Text under study:
☆ ☆ ☆ ☆ ☆
# Bow Gobbler



## bishs (Aug 30, 2000)

I had a great 1st day. I shot a 2 blade rage out of my recurve, instead of the Simmons Landshark. The head worked great, was surprised to see it pass through. Gobbler was quartering to me, and shot him through the vitals. He ran off. I gave him an hour, and found him 100 yards away. That is why I always stress using large cutting heads. When you see that 2" hole through the vitals, it really brings home the fact how tough they are.


----------



## RMH (Jan 17, 2009)

Very nice, congratulations!!!


----------



## Brown duck (Dec 16, 2005)

With a recurve? Hardcore, man. That's a true trophy!


----------



## Ack (Oct 3, 2004)

We can always count on Bishes tagging a bird with the bow every year.....congratulations once again! :coolgleam


----------



## k9wernet (Oct 15, 2007)

Great story! Beautiful bow/quiver can you tell us about them?


----------



## beervo2 (May 7, 2006)

Congrats and with a recurve...

Mike


----------



## Fred Bear (Jan 20, 2000)

great job!!


----------



## JC Keith (Dec 27, 2005)

Nice bird! Congrats!


----------



## BVW (Jul 25, 2002)

Excellent! Great job and photos.
Congrats.


----------



## Firefighter (Feb 14, 2007)

great job!


----------



## koz bow (Nov 18, 2006)

Great job Scott! Love seeing the annual traditional stick and string photo!


----------



## HunterHawk (Dec 8, 2005)

congrats Bishs... love the widow! you are the man on taking down those toms with that thing!

I need to convince myself to hunt with just my recurve next year! i hope i can do it! i have never shot one with my widow.. just taken lots of feathers!

im also impressed you got a passthrough with that!

how many #'s is that? mine is 62 at 29 i believe...
☆ ☆ ☆ ☆ ☆
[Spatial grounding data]

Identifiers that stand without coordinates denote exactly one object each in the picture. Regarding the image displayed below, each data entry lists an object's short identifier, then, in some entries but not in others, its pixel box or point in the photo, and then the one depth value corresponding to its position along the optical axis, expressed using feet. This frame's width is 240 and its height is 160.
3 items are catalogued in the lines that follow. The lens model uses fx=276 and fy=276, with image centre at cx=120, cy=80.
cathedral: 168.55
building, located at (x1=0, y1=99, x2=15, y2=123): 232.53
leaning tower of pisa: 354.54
☆ ☆ ☆ ☆ ☆
Copy out the turkey hunting thread in full, word for word. That material stands apart from the turkey hunting thread and is unrelated to it.

Solved exercise:
# Bow Gobbler



## bishs (Aug 30, 2000)

I had a great 1st day. I shot a 2 blade rage out of my recurve, instead of the Simmons Landshark. The head worked great, was surprised to see it pass through. Gobbler was quartering to me, and shot him through the vitals. He ran off. I gave him an hour, and found him 100 yards away. That is why I always stress using large cutting heads. When you see that 2" hole through the vitals, it really brings home the fact how tough they are.


----------



## RMH (Jan 17, 2009)

Very nice, congratulations!!!


----------



## Brown duck (Dec 16, 2005)

With a recurve? Hardcore, man. That's a true trophy!


----------



## Ack (Oct 3, 2004)

We can always count on Bishes tagging a bird with the bow every year.....congratulations once again! :coolgleam


----------



## k9wernet (Oct 15, 2007)

Great story! Beautiful bow/quiver can you tell us about them?


----------



## beervo2 (May 7, 2006)

Congrats and with a recurve...

Mike


----------



## Fred Bear (Jan 20, 2000)

great job!!


----------



## JC Keith (Dec 27, 2005)

Nice bird! Congrats!


----------



## BVW (Jul 25, 2002)

Excellent! Great job and photos.
Congrats.


----------



## Firefighter (Feb 14, 2007)

great job!


----------



## koz bow (Nov 18, 2006)

Great job Scott! Love seeing the annual traditional stick and string photo!


----------



## HunterHawk (Dec 8, 2005)

congrats Bishs... love the widow! you are the man on taking down those toms with that thing!

I need to convince myself to hunt with just my recurve next year! i hope i can do it! i have never shot one with my widow.. just taken lots of feathers!

im also impressed you got a passthrough with that!

how many #'s is that? mine is 62 at 29 i believe...